Unos miles de millones de años después de aquella aparición estelar de la vida en nuestro planeta, hace “nada” en tiempo geológico, apenas 7 millones de años, un cambio climático trajo calor y sequía transformando buena parte de las húmedas y densas selvas que cubrían África en vastas sabanas, formadas por árboles dispersos y grandes herbazales entre los que se ocultaban depredadores absolutamente invisibles hasta un instante antes de que fuera demasiado tarde. Ese cambio se encargaría de forjar a los de nuestra especie. Durante millones de años, nuestros tatarabuelos (ancestros también de los actuales chimpancés y bonobos) habían hecho de las copas de los árboles su reino, su lugar seguro, el lugar desde el que burlarse del leopardo, donde encontrar fruta madura y donde dormir sin sobresaltos. Unos brazos largos permitían pasar de rama en rama sin tocar apenas el suelo. Pero claro, aquel cambio climático vino a desbaratar toda aquella maravilla evolutiva. En la recién formada sabana, con árboles separados decenas de metros, ni los brazos más largos y vigorosos eran capaces de pasar de un tronco al siguiente. Tocaba bajar al suelo, con el peligro que eso suponía. Una exposición que costó la vida a la mayoría. Allí, su aspecto encorvado, fantástico para desplazarse por las copas, se convirtió en un hándicap, al dificultar poder mirar por encima de los herbazales para detectar le peligro acechante. Sólo aquellos con más capacidad para erguirse pudieron adelantarse al salto mortal que los convertiría en buffet libre para un grupo de leones. Ellos pervivieron y ellos se reprodujeron dando lugar a nuevas generaciones con una mayor prevalencia de ejemplares erguidos, que sobrevivían mejor en el suelo, que iban liberando sus manos para caminar y comenzaban a emplear en manipular. Allí, en nuestro nuevo universo, lejos de las copas de sus ancestros, sin ser seres especialmente fuertes, ni los más rápidos, ni contar con defensas poderosísimas… sólo el intelecto y la comunicación podían salvarnos. Sólo si nos avisaban del peligro, si éramos capaces de trazar un plan para encontrar alimento, si podíamos reducir una escalada de agresividad de un compañero comunicándonos con él… sólo así podríamos sobrevivir en un entorno duro e inhóspito. No teníamos opción B.

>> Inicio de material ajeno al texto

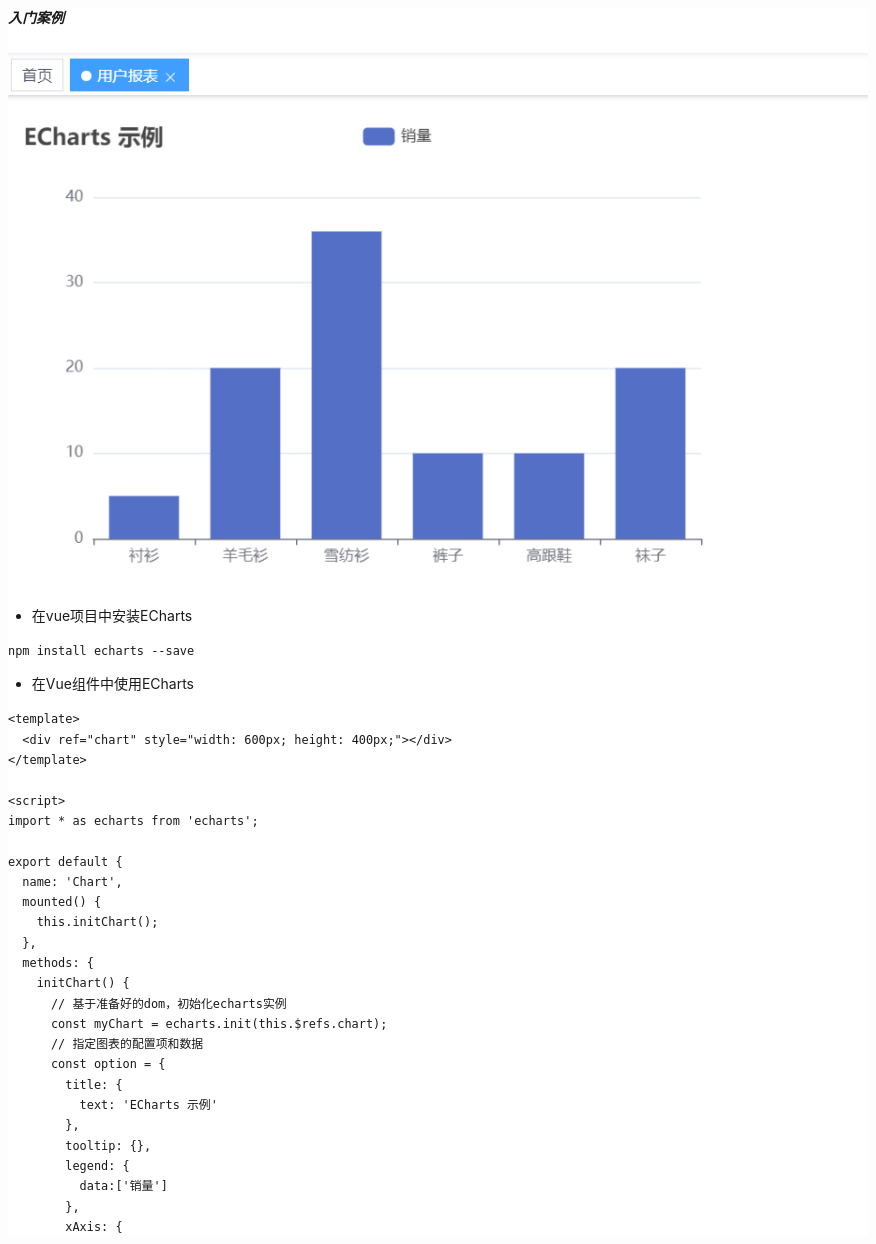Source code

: ##### 入门案例

![image-20250307201212761](assets/image-20250307201212761.png)

* 在vue项目中安装ECharts

```shell
npm install echarts --save
```

* 在Vue组件中使用ECharts

```vue
<template>
  <div ref="chart" style="width: 600px; height: 400px;"></div>
</template>
 
<script>
import * as echarts from 'echarts';
 
export default {
  name: 'Chart',
  mounted() {
    this.initChart();
  },
  methods: {
    initChart() {
      // 基于准备好的dom，初始化echarts实例
      const myChart = echarts.init(this.$refs.chart);
      // 指定图表的配置项和数据
      const option = {
        title: {
          text: 'ECharts 示例'
        },
        tooltip: {},
        legend: {
          data:['销量']
        },
        xAxis: {
```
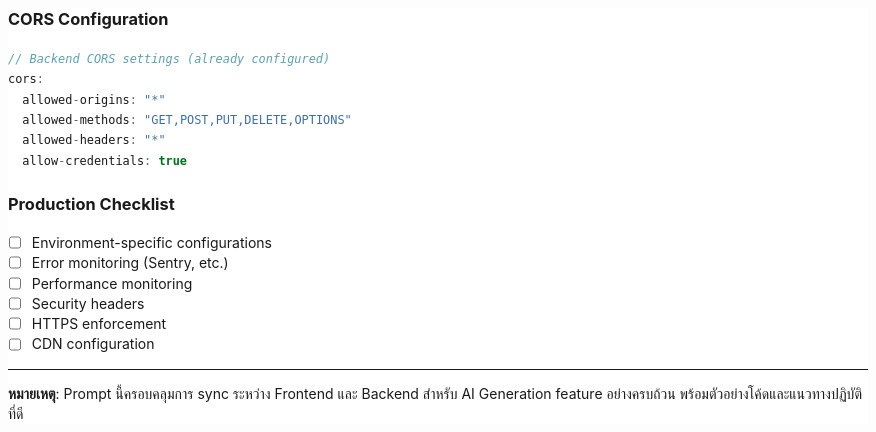 ### CORS Configuration
```typescript
// Backend CORS settings (already configured)
cors:
  allowed-origins: "*"
  allowed-methods: "GET,POST,PUT,DELETE,OPTIONS"
  allowed-headers: "*"
  allow-credentials: true
```

### Production Checklist
- [ ] Environment-specific configurations
- [ ] Error monitoring (Sentry, etc.)
- [ ] Performance monitoring
- [ ] Security headers
- [ ] HTTPS enforcement
- [ ] CDN configuration

---

**หมายเหตุ**: Prompt นี้ครอบคลุมการ sync ระหว่าง Frontend และ Backend สำหรับ AI Generation feature อย่างครบถ้วน พร้อมตัวอย่างโค้ดและแนวทางปฏิบัติที่ดี
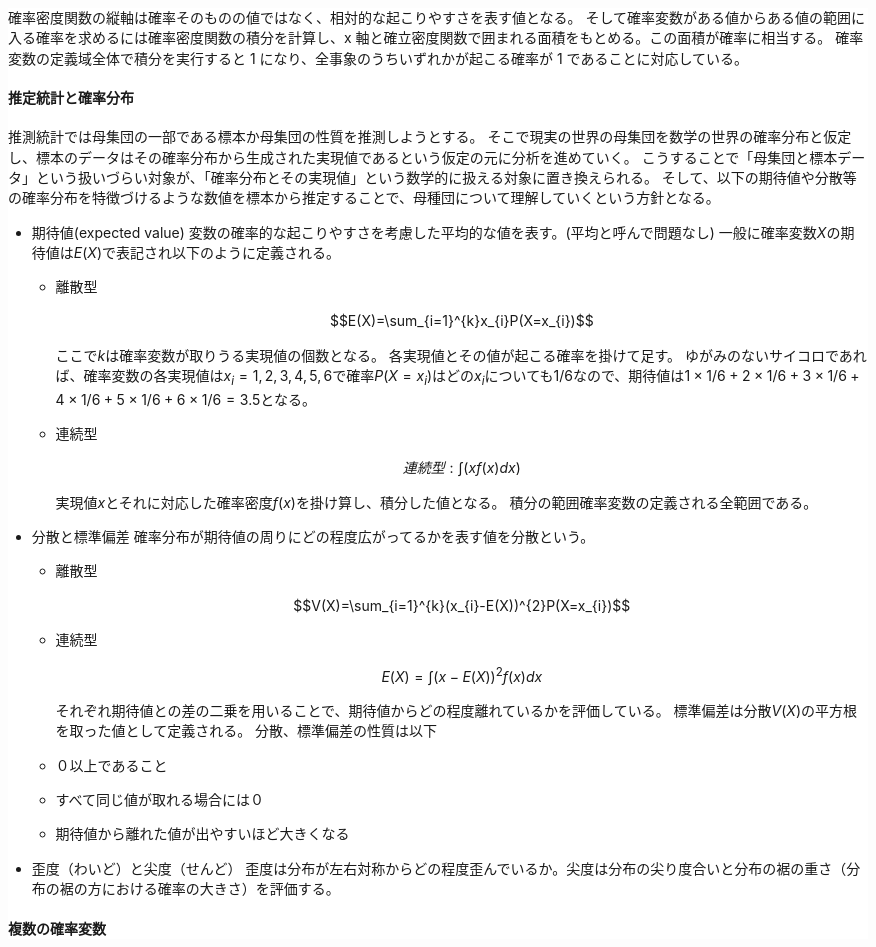 確率密度関数の縦軸は確率そのものの値ではなく、相対的な起こりやすさを表す値となる。
そして確率変数がある値からある値の範囲に入る確率を求めるには確率密度関数の積分を計算し、x 軸と確立密度関数で囲まれる面積をもとめる。この面積が確率に相当する。
確率変数の定義域全体で積分を実行すると 1 になり、全事象のうちいずれかが起こる確率が 1 であることに対応している。

#### 推定統計と確率分布

推測統計では母集団の一部である標本か母集団の性質を推測しようとする。
そこで現実の世界の母集団を数学の世界の確率分布と仮定し、標本のデータはその確率分布から生成された実現値であるという仮定の元に分析を進めていく。
こうすることで「母集団と標本データ」という扱いづらい対象が、「確率分布とその実現値」という数学的に扱える対象に置き換えられる。
そして、以下の期待値や分散等の確率分布を特徴づけるような数値を標本から推定することで、母種団について理解していくという方針となる。

- 期待値(expected value)
  変数の確率的な起こりやすさを考慮した平均的な値を表す。(平均と呼んで問題なし)
  一般に確率変数$X$の期待値は$E(X)$で表記され以下のように定義される。

  - 離散型

    ```math
    E(X)=\sum_{i=1}^{k}x_{i}P(X=x_{i})
    ```

    ここで$k$は確率変数が取りうる実現値の個数となる。
    各実現値とその値が起こる確率を掛けて足す。
    ゆがみのないサイコロであれば、確率変数の各実現値は$x_{i}={1,2,3,4,5,6}$で確率$P(X=x_{i})$はどの$x_{i}$についても$1/6$なので、期待値は$1\times1/6+2\times1/6+3\times1/6+4\times1/6+5\times1/6+6\times1/6=3.5$となる。

  - 連続型
    ```math
    連続型　:\int(xf(x)dx)
    ```
    実現値$x$とそれに対応した確率密度$f(x)$を掛け算し、積分した値となる。
    積分の範囲確率変数の定義される全範囲である。

- 分散と標準偏差
  確率分布が期待値の周りにどの程度広がってるかを表す値を分散という。

  - 離散型

    ```math
    V(X)=\sum_{i=1}^{k}(x_{i}-E(X))^{2}P(X=x_{i})
    ```

  - 連続型
    ```math
    E(X)=\int(x-E(X))^{2}f(x)dx
    ```
    それぞれ期待値との差の二乗を用いることで、期待値からどの程度離れているかを評価している。
    標準偏差は分散$V(X)$の平方根を取った値として定義される。
    分散、標準偏差の性質は以下
  - ０以上であること
  - すべて同じ値が取れる場合には０
  - 期待値から離れた値が出やすいほど大きくなる

- 歪度（わいど）と尖度（せんど）
  歪度は分布が左右対称からどの程度歪んでいるか。尖度は分布の尖り度合いと分布の裾の重さ（分布の裾の方における確率の大きさ）を評価する。

#### 複数の確率変数

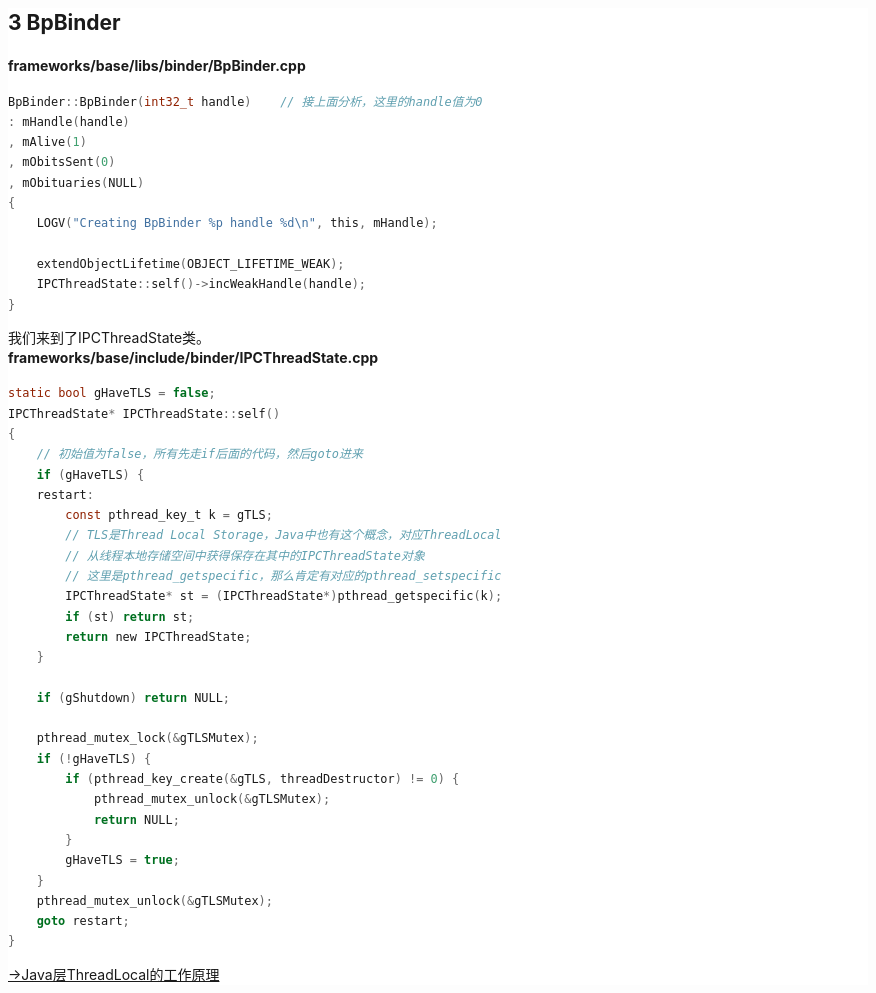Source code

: ## 3 BpBinder

**frameworks/base/libs/binder/BpBinder.cpp**

```c
BpBinder::BpBinder(int32_t handle)    // 接上面分析，这里的handle值为0
: mHandle(handle)
, mAlive(1)
, mObitsSent(0)
, mObituaries(NULL)
{
    LOGV("Creating BpBinder %p handle %d\n", this, mHandle);

    extendObjectLifetime(OBJECT_LIFETIME_WEAK);
    IPCThreadState::self()->incWeakHandle(handle);
}
```

我们来到了IPCThreadState类。  
**frameworks/base/include/binder/IPCThreadState.cpp**

```c
static bool gHaveTLS = false;
IPCThreadState* IPCThreadState::self()
{
    // 初始值为false，所有先走if后面的代码，然后goto进来
    if (gHaveTLS) {
    restart:
        const pthread_key_t k = gTLS;
        // TLS是Thread Local Storage，Java中也有这个概念，对应ThreadLocal
        // 从线程本地存储空间中获得保存在其中的IPCThreadState对象
        // 这里是pthread_getspecific，那么肯定有对应的pthread_setspecific
        IPCThreadState* st = (IPCThreadState*)pthread_getspecific(k);
        if (st) return st;
        return new IPCThreadState;
    }

    if (gShutdown) return NULL;

    pthread_mutex_lock(&gTLSMutex);
    if (!gHaveTLS) {
        if (pthread_key_create(&gTLS, threadDestructor) != 0) {
            pthread_mutex_unlock(&gTLSMutex);
            return NULL;
        }
        gHaveTLS = true;
    }
    pthread_mutex_unlock(&gTLSMutex);
    goto restart;
}
```

[→Java层ThreadLocal的工作原理](/android/framework/Android%E6%B6%88%E6%81%AF%E6%9C%BA%E5%88%B6/#21-threadlocal)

Y así lo hicimos. La comunicación nos salvó. Nos permitió crear equipos, tejer alianzas, elaborar planes, huir de animales mucho más poderosos que nosotros, desarrollar un lenguaje complejísimo, detectar posibles amenazas por parte de los de nuestra especie. La evolución de nuestra especie no se entiende sin la comunicación, somos “monos que se comunican” y, a decir verdad, lo hacemos maravillosamente bien y todo el tiempo.
La comunicación nos salvó (casi) de nuestros genes egoístas, al permitir entender la importancia del win-win en las especies sociales como la nuestra, la comunicación nos hizo humanos, es algo inherente a nosotros mismos, indisociable. Y a lo largo de estas líneas aprenderemos a utilizarla para lo que llevamos usándola desde hace millones de noches: persuadir a otros de nuestra especie.